La foresta di Birribaida si
estendeva da Campobello di Mazara, sino a Menfi, tra il
trapanese e l'Agrigentino: la volle Federico II di Svevia come
riserva di caccia ma anche luogo per accogliere diversi ordini
monastici che avevano ruoli di collaborazione e supporto alle
attività dell'Imperatore. Una distesa a vista d'occhio in età
medievale, con querce da sughero, alberi di carrubo e un
sottobosco ricco e fitto che attraversava le Latomie, l'attuale
Parco archeologico di Selinunte, e arrivava sino alla valle
attraversata dal fiume Belìce e l'agro dell'attuale paese di
Menfi. Nei secoli la foresta è scomparsa e quei terreni sono
stati riconvertiti a uliveto e vigneto. Tra i pochissimi resti
di quella storia, una delle macchie di bosco rimasta ancora
fitta di vegetazione si trova in contrada Bresciana a
Castelvetrano: 1,6 ettari di querce da sughero, dove ciò che
rimane del bosco viene tutelato e curato dalla famiglia Asta,
proprietaria dal 2005.
"Non è strano trovare questa macchia lì che non è altro che
ciò che resta di vecchissimi alberi della foresta di Federico
II", spiega l'architetto Giuseppe Salluzzo, co-autore del libro
"Bellumvider: La Reggia di Federico II a Castelvetrano". Enormi
querce da sughero, lentisco, biancospino, alberi di pero
mandorlino, olivi selvatici, sorbi, meli selvatici e una fitta
vegetazione da sottobosco. "Quando mio papà ha comprato i 4
ettari della tenuta, qualcuno gli consigliò di estirpare tutto e
piantare ulivi - racconta Nicolò Asta, 39 anni, figlio di
Aurelio - ma noi, invece, abbiamo voluto mantenere questo pezzo
di bosco dove camminandoci dentro si ascolta la natura".

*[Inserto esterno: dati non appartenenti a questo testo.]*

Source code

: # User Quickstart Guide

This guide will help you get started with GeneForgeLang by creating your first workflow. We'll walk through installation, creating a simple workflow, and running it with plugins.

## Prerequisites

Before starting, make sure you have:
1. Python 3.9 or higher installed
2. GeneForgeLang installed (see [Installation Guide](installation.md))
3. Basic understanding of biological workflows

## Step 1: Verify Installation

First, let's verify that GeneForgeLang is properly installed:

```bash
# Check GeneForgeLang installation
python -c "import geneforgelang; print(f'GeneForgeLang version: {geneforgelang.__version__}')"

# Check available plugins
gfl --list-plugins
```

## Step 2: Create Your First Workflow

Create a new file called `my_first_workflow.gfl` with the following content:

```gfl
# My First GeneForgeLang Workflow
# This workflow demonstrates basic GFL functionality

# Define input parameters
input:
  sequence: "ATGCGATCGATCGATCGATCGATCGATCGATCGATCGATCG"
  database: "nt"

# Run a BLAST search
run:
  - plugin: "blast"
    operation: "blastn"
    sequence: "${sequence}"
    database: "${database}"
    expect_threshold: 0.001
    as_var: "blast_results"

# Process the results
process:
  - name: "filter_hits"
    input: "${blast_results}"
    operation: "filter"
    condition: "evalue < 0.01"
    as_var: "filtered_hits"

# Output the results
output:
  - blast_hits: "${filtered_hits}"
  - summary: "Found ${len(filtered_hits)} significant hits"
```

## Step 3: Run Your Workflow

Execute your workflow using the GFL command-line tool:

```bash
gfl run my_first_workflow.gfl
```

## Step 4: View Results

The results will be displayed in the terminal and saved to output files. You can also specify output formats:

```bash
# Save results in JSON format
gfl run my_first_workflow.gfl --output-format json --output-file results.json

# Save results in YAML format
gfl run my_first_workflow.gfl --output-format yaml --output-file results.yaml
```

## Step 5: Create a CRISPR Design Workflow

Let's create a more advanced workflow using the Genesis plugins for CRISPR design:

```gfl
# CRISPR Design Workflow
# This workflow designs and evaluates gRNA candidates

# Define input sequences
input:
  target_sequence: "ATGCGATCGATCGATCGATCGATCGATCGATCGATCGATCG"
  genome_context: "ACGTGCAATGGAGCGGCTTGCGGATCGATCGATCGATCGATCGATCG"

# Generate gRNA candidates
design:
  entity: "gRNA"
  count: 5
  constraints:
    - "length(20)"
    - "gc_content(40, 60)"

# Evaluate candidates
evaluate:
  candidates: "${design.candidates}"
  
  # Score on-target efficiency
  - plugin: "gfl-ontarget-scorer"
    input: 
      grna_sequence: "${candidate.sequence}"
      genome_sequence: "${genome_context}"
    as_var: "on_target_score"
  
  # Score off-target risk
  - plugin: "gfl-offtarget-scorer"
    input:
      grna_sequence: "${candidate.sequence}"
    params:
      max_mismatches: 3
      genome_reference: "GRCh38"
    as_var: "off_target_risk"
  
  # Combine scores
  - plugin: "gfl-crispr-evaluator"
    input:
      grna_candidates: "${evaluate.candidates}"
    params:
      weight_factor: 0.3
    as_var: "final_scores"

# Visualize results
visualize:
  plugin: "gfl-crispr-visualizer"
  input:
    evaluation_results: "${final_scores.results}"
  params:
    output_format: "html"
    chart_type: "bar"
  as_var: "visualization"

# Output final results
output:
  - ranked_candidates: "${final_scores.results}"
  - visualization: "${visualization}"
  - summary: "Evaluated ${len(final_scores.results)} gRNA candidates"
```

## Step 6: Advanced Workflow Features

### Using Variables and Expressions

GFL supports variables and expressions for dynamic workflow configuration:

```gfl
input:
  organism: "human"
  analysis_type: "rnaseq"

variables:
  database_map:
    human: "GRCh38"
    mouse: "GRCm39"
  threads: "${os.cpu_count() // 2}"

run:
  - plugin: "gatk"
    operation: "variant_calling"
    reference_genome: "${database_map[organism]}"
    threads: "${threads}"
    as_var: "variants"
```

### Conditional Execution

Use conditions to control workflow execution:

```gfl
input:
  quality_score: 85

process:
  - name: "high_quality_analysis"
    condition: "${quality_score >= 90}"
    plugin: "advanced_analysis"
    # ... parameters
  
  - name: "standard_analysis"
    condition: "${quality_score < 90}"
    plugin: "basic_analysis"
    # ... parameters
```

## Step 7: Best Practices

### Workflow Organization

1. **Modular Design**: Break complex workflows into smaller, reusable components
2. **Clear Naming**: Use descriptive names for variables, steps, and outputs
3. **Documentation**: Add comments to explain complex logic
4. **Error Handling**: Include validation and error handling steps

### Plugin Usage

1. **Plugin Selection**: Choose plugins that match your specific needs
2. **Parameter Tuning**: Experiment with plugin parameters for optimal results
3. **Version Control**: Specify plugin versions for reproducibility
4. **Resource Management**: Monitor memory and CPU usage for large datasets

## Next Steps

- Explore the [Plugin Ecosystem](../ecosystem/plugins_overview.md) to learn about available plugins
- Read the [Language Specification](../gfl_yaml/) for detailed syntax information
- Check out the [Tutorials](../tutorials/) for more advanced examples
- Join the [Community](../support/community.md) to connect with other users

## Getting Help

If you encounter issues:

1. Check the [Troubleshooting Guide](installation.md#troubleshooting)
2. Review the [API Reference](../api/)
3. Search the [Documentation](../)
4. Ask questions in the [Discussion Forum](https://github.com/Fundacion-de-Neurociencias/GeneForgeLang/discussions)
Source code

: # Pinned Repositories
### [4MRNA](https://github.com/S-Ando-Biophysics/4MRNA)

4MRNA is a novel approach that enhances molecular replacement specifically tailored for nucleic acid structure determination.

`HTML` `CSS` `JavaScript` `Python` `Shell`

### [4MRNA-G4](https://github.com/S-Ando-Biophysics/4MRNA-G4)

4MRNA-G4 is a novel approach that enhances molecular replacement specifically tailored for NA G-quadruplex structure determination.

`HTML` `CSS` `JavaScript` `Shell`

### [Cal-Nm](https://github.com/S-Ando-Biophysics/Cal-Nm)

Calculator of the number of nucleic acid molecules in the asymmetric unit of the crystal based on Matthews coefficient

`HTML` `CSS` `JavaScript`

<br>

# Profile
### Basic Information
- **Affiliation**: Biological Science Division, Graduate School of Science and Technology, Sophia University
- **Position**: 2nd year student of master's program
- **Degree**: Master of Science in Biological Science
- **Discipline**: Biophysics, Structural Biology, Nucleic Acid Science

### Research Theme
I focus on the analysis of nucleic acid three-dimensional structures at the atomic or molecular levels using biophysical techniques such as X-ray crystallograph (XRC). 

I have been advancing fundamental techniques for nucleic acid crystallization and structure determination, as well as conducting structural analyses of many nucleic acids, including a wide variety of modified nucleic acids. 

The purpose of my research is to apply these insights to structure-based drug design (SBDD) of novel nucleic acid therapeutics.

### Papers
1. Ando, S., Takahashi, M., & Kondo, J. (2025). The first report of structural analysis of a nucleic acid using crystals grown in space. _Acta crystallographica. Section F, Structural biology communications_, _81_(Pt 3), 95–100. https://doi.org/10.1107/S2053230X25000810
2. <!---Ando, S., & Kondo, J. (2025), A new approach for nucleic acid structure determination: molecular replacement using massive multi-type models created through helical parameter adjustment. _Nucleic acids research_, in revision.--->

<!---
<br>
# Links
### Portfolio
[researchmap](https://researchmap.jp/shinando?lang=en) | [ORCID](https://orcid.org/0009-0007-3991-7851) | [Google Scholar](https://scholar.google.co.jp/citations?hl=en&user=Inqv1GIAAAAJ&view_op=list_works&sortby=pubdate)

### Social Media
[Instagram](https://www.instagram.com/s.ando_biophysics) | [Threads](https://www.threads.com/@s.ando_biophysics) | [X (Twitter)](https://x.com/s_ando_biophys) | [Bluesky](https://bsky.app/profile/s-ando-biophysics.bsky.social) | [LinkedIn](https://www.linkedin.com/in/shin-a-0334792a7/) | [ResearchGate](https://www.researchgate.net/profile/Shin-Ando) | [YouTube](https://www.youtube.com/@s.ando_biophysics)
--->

Quello che oggi forma questa macchia mediterranea sono le
querce che negli anni sono cresciute rimpiazzando quelle che,
nel frattempo, erano morte. Un rinnovarsi senza che l'uomo abbia
interrotto questo ciclo naturale. Nicolò Asta, agricoltore per
passione ed esportatore nell'Est europeo di prodotti siciliani,
in questi anni ha tutelato le querce da sughero del bosco. "La
corteccia racconta la storia di ogni pianta - spiega Nicolò Asta
- e noi facciamo decorticare gli alberi ogni 7/9 anni da squadre
di scorzini che vengono dalla Sicilia Orientale, per raccogliere
il sughero da destinare poi al mercato, seppur è poco
redditizio". Chissà se già ai tempi di Federico II il sughero
veniva raccolto.
"A controllo della foresta federiciana c'erano tre castelli -
racconta ancora l'architetto Salluzzo - turris Burgimillus
(Menfi), castrum Bellumreparum (Birribaida, Campobello di
Mazara), castrum Bellumvider (Castelvetrano)". Erano residenze
di caccia inserite nel sistema dei castra exempta, ossia i
castelli sotto il diretto controllo dell'imperatore.